Additionally, if there's a unique locker, followed by a shared locker, followed by a unique locker, it must (roughly) guarantee that acquisition order. So each entry in the lock queue also needs a flag denoting its purpose (i.e. shared vs. unique).

And then we think of the wake-up logic. When you unlock a shared mutex, the logic differs depending on the current ownership type of the mutex. If the unlocking thread has unique ownership or is the last shared owner it might have to wake up some thread(s) from the queue. It will either wake up all threads at the front of the queue who are requesting shared ownership, or a single thread at the front of the queue requesting unique ownership.

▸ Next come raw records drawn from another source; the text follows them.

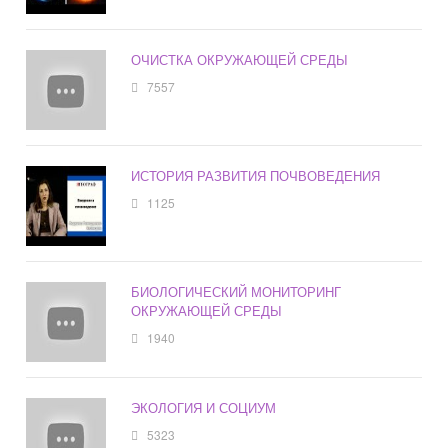
ОЧИСТКА ОКРУЖАЮЩЕЙ СРЕДЫ
7557
ИСТОРИЯ РАЗВИТИЯ ПОЧВОВЕДЕНИЯ
1125
БИОЛОГИЧЕСКИЙ МОНИТОРИНГ
ОКРУЖАЮЩЕЙ СРЕДЫ
1940
ЭКОЛОГИЯ И СОЦИУМ
5323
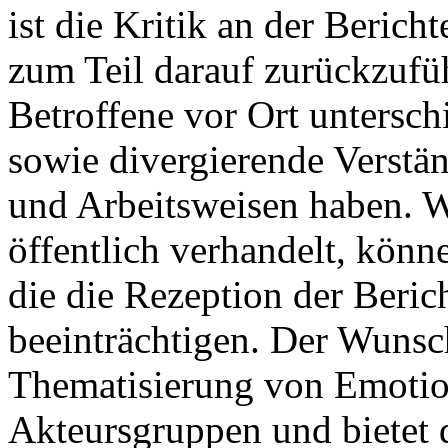
ist die Kritik an der Berich
zum Teil darauf zurückzufü
Betroffene vor Ort untersc
sowie divergierende Verstän
und Arbeitsweisen haben. W
öffentlich verhandelt, könn
die die Rezeption der Beric
beeinträchtigen. Der Wunsch
Thematisierung von Emotio
Akteursgruppen und bietet 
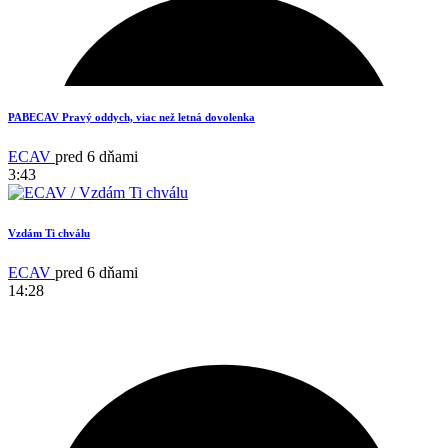
3
PABECAV Pravý oddych, viac než letná dovolenka
ECAV
pred 6 dňami
3:43
Vzdám Ti chválu
ECAV
pred 6 dňami
14:28
11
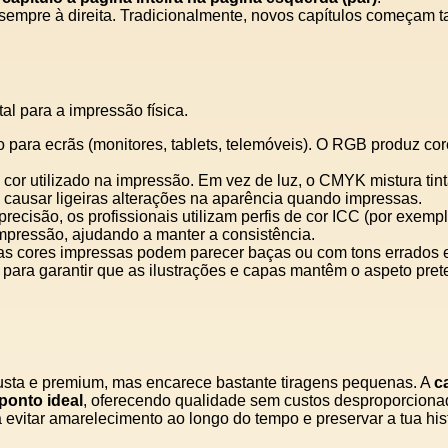
empre à direita. Tradicionalmente, novos capítulos começam t
al para a impressão física.
 para ecrãs (monitores, tablets, telemóveis). O RGB produz cor
cor utilizado na impressão. Em vez de luz, o CMYK mistura ti
causar ligeiras alterações na aparência quando impressas.
isão, os profissionais utilizam perfis de cor ICC (por exemp
impressão, ajudando a manter a consistência.
cores impressas podem parecer baças ou com tons errados em 
o para garantir que as ilustrações e capas mantêm o aspeto pret
sta e premium, mas encarece bastante tiragens pequenas. A
c
ponto ideal
, oferecendo qualidade sem custos desproporciona
 evitar amarelecimento ao longo do tempo e preservar a tua his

As you can imagine, all of this extra logic for who's locking for what reasons and how it changes depending not only on the current owners but also on the contents of the queue makes this potentially quite a bit slower. The hope is that you read significantly more frequent than you write, and thus you can have many sharing owners running concurrently, which mitigates the performance hit of coordinating all of that.